## Task:
From the entries below, copy exactly the lines from the one that contains "index mcp: (110, 105)" through the one that contains "index pip: (1122, 947)", both included, and only those.

## Extracted records:
• • • • • • •

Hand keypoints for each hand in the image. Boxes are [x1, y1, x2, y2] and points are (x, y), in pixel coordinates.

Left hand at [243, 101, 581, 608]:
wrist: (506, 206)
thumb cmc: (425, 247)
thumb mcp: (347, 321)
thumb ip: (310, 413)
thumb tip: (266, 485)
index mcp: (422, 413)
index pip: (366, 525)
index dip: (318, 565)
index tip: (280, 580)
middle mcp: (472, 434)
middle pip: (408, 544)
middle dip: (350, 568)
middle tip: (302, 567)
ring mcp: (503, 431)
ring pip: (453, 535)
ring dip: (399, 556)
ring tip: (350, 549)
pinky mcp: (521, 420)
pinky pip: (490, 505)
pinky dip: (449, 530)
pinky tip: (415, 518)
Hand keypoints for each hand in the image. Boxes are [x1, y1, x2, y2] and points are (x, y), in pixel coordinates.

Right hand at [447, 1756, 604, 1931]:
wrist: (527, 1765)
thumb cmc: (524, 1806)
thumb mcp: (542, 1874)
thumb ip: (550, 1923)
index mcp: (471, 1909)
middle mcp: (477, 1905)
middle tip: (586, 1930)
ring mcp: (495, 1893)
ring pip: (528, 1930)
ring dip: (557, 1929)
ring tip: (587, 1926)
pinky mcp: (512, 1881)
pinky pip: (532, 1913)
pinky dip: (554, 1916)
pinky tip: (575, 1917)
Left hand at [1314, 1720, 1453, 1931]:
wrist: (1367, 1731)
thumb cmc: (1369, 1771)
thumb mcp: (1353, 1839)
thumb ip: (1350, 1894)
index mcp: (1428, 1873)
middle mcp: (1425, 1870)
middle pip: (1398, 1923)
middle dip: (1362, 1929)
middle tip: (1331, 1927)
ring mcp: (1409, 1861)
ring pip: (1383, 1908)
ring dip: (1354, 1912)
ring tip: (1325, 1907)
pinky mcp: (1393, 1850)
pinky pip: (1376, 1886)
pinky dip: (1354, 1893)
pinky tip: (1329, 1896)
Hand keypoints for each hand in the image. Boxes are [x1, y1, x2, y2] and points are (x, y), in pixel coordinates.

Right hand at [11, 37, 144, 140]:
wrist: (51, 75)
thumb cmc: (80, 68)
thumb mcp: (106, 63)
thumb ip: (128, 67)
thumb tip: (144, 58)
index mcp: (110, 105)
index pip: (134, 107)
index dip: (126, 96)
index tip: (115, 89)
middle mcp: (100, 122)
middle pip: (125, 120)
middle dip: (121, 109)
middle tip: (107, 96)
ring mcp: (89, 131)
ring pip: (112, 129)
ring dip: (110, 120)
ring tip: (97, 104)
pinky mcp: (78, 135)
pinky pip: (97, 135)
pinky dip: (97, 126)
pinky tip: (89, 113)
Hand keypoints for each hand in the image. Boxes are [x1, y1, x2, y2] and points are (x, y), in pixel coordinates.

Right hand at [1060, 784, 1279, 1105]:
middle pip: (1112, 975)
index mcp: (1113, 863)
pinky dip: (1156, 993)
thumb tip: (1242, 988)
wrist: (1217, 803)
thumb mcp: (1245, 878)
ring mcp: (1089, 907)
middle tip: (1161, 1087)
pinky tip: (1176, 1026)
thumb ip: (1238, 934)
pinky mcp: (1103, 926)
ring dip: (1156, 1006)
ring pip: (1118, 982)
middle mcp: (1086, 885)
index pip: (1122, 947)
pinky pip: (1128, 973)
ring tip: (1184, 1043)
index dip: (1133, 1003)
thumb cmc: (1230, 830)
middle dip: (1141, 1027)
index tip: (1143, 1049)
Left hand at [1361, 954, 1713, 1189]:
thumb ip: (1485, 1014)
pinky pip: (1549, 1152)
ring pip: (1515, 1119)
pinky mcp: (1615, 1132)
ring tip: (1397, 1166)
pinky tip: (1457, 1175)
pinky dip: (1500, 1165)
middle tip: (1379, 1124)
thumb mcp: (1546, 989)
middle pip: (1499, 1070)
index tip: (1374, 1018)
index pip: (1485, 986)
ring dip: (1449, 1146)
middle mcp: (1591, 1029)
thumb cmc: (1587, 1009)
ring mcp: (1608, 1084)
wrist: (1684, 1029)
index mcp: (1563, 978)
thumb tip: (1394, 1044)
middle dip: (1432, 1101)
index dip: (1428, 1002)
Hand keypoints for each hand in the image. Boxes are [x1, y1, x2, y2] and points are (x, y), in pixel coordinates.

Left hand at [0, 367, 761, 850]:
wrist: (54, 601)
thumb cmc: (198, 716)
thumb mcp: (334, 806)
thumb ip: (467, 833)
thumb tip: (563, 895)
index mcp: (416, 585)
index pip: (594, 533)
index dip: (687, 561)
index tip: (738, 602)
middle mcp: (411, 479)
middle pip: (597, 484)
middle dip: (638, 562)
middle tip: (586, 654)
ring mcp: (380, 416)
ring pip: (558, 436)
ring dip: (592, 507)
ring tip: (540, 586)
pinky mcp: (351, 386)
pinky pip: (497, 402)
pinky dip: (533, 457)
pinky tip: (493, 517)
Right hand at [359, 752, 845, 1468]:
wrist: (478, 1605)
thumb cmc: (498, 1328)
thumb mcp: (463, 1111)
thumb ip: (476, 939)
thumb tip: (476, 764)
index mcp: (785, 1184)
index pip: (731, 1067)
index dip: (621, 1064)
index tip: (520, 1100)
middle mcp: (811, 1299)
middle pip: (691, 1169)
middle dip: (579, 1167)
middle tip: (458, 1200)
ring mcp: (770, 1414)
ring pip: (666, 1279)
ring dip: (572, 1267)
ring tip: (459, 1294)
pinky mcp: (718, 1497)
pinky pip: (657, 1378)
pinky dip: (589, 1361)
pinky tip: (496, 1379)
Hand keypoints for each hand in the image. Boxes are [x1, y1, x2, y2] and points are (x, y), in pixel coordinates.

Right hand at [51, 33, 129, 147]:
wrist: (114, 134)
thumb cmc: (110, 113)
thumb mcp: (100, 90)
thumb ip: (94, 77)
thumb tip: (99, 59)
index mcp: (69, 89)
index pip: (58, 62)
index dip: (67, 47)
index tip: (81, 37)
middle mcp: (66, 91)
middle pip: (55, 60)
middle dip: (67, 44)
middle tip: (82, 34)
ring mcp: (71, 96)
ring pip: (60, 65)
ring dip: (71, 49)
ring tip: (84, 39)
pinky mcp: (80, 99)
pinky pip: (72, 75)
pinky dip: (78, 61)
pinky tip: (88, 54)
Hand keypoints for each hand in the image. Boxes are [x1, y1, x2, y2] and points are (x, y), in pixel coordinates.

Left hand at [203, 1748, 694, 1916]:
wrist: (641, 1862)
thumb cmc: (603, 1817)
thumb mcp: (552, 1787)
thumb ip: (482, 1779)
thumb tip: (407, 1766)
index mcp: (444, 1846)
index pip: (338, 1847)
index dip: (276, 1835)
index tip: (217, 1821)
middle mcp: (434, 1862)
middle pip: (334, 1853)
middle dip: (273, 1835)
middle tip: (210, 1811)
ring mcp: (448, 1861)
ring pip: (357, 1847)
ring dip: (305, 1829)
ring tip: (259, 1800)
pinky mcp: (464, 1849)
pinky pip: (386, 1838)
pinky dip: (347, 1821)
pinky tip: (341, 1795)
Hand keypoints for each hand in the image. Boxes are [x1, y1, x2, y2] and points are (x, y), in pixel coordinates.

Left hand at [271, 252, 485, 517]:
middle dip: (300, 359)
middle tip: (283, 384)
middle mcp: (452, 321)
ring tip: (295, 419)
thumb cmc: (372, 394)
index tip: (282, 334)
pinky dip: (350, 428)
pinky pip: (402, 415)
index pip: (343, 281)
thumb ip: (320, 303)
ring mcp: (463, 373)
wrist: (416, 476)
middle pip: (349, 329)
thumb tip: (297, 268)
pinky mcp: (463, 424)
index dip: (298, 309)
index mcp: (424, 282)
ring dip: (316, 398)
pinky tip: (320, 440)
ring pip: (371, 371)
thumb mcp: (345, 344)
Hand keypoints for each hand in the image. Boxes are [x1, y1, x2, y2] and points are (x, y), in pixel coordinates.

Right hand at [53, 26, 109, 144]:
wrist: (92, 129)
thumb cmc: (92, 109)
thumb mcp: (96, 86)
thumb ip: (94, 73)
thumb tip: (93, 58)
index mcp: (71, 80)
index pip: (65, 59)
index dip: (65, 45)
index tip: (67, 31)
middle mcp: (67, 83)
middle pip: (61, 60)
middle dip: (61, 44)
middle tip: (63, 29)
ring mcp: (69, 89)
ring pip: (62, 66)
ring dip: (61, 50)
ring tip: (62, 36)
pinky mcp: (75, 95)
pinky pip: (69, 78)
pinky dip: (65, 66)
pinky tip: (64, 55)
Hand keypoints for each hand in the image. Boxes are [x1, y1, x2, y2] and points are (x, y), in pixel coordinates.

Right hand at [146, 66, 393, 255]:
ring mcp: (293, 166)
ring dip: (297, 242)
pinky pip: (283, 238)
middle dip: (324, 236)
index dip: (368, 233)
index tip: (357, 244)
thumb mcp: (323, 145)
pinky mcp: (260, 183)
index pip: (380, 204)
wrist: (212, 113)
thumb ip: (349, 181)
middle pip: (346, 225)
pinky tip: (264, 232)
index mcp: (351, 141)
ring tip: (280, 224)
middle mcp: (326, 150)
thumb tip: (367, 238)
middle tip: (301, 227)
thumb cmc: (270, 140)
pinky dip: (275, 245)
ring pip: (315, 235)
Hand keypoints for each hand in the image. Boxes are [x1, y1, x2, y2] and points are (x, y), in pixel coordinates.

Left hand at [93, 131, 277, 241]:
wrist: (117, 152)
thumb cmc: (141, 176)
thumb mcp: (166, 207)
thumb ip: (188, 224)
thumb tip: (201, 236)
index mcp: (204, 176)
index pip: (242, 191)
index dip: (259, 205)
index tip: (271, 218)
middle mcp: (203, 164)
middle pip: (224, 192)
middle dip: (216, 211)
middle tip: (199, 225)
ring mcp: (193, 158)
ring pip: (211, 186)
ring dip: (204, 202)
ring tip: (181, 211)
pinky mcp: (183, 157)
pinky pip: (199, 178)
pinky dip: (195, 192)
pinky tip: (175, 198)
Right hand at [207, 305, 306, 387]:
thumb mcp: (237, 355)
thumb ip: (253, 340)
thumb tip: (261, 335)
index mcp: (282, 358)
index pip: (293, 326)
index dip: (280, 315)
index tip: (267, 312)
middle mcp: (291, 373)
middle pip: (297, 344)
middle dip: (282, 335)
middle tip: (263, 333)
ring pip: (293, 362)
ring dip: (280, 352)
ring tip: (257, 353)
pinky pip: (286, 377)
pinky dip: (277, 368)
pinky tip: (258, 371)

• • • • • • •

## Output:
index mcp: (110, 105)
index pip: (134, 107)
index dip: (126, 96)
index tip: (115, 89)
middle mcp: (100, 122)
middle pip: (125, 120)
middle dip: (121, 109)
middle tip: (107, 96)
ring mcp: (89, 131)
ring pip: (112, 129)
ring dip: (110, 120)
ring tip: (97, 104)
pinky mcp: (78, 135)
pinky pip: (97, 135)
pinky dip: (97, 126)
pinky tip: (89, 113)
Hand keypoints for each hand in the image. Boxes are [x1, y1, x2, y2] and points are (x, y), in pixel coordinates.

Right hand at [1060, 784, 1279, 1105]:
middle pip: (1112, 975)
index mcp: (1113, 863)
pinky dip: (1156, 993)
thumb tip: (1242, 988)
wrist: (1217, 803)
thumb mcp: (1245, 878)
ring mcp: (1089, 907)
middle tip: (1161, 1087)
pinky tip: (1176, 1026)
thumb ip: (1238, 934)
pinky mcp: (1103, 926)
ring dip: (1156, 1006)
ring pip: (1118, 982)
middle mcp: (1086, 885)
index pip: (1122, 947)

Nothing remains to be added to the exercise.